Trial underway over 2018 rig blast that killed 5 workers in Oklahoma

The lone trial stemming from lawsuits filed after the deaths of five workers during a gas well rig explosion and fire in 2018 near Quinton, Oklahoma began Monday in Pittsburg County District Court in McAlester.

Attorneys for the families of the five victims gathered in the downtown courthouse as did those lawyers representing Texas-based National Oilwell Varco, L.P. Selection of a jury was the first order of business and District Judge Michael W. Hogan also restricted online access of the case files through the Oklahoma Supreme Court Network.

A spokeswoman at the Clerk of the District Court indicated the judge restricted public information because he did not want the lawsuit claims and docket available to the jury.

The families of the five workers consolidated their suits against NOV last year, dropping lawsuits against at least seven other firms that had been sued following the Jan. 22, 2018 incident.

Attorneys for NOV had been seeking confidential information about settlements reached by Patterson UTI Drilling Co. with families of the victims, Josh Ray, Matt Smith, Cody Risk, Parker Waldridge and Roger Cunningham.
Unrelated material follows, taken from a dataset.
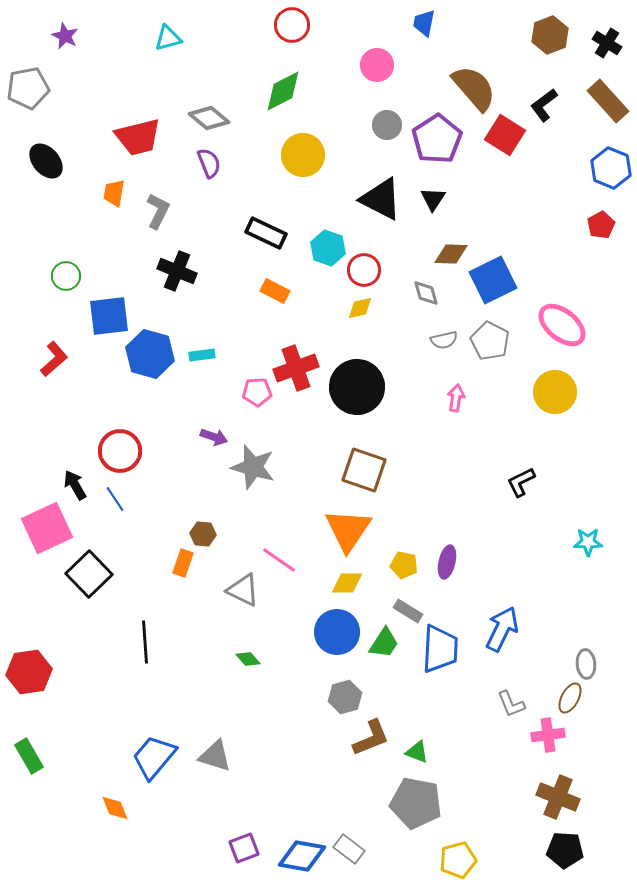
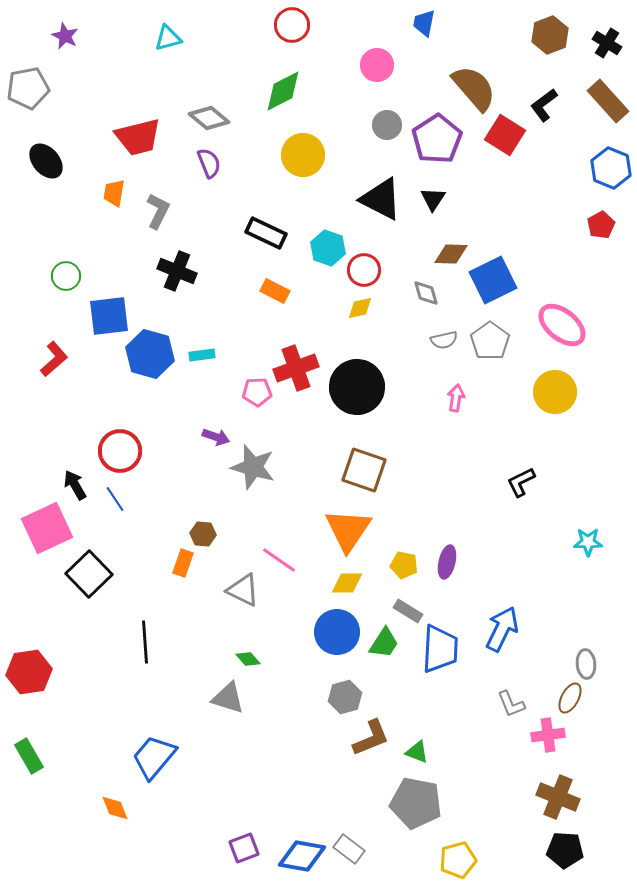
gray pentagon at (490, 341): rotated 9 degrees clockwise
purple arrow at (214, 437): moved 2 px right
gray triangle at (215, 756): moved 13 px right, 58 px up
A special Discovery Master was employed to review NOV’s appeal and ruled against the Houston-based company, a ruling that was upheld by District Judge Hogan in an Oct. 1, 2019 decision.
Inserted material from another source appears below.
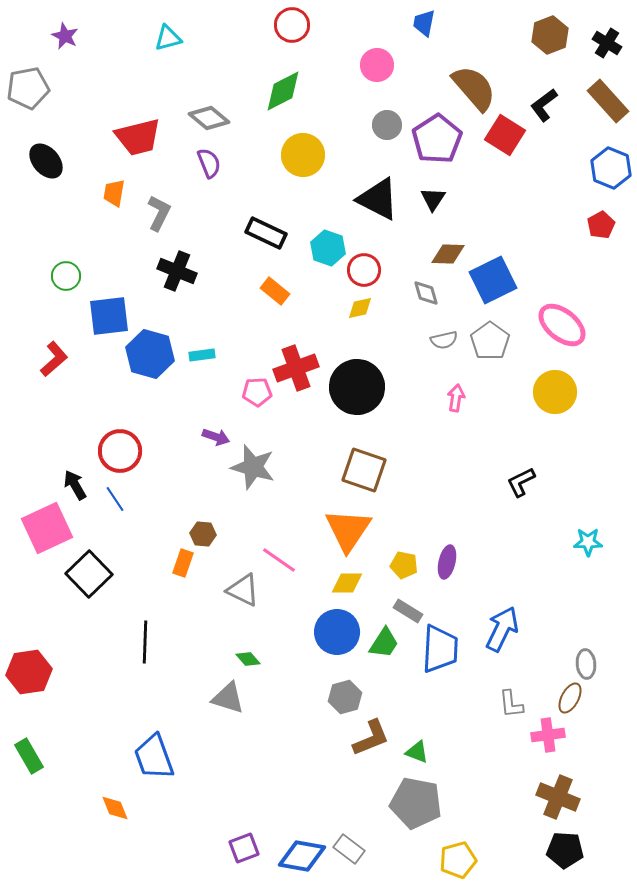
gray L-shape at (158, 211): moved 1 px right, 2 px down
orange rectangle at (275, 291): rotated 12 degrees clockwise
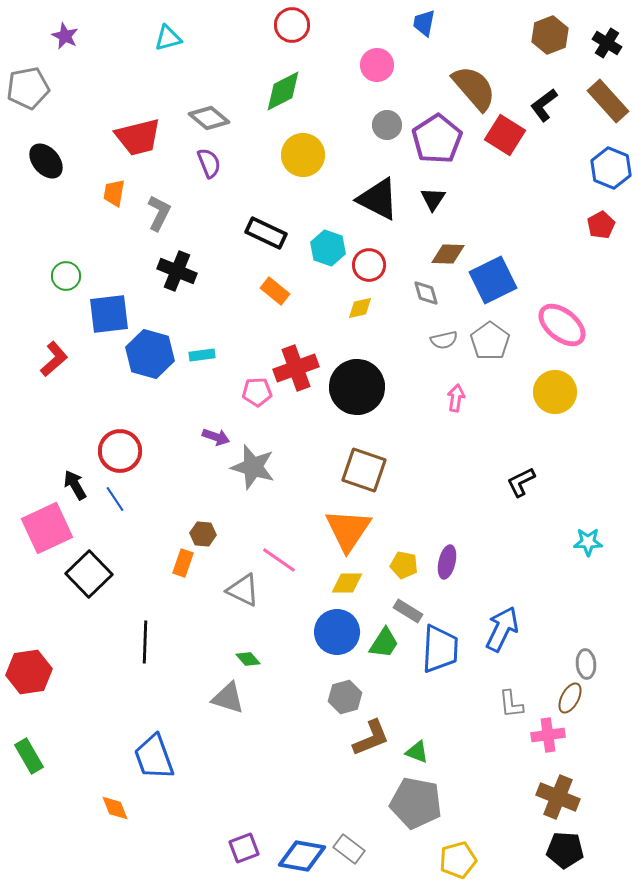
red circle at (364, 270): moved 5 px right, 5 px up
blue square at (109, 316): moved 2 px up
In reaching a sealed settlement with Patterson UTI Drilling Co., the families dismissed legal action in July 2019 against: Red Mountain Operating, LLC; Red Mountain Energy, LLC; RME ARkoma, LLC; Crescent Consulting, LLC; CVM Holdings, LLC; CVM Management LLC; and B and B Drilling Consulting LLC.
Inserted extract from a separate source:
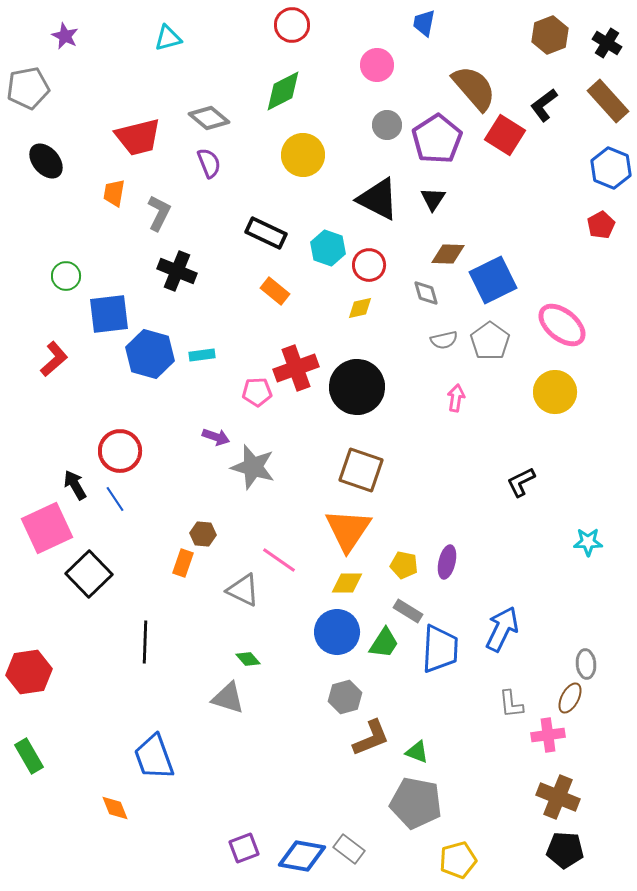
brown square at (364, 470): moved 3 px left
In June of 2019, an investigation by the U.S. Chemical Safety and Hazard Investigation Board concluded in its 158-page report that the failure of safety devices designed to prevent blowouts contributed to the explosion and fire. The report found some of the operations at the Patterson-UTI Energy Inc. drilling site had been conducted “without needed planning, equipment, skills or procedures” and thus, nullified the primary barrier designed to prevent a well blowout.

Families also blamed NOV on the design of the doghouse where the five workers were killed and accused it of negligence.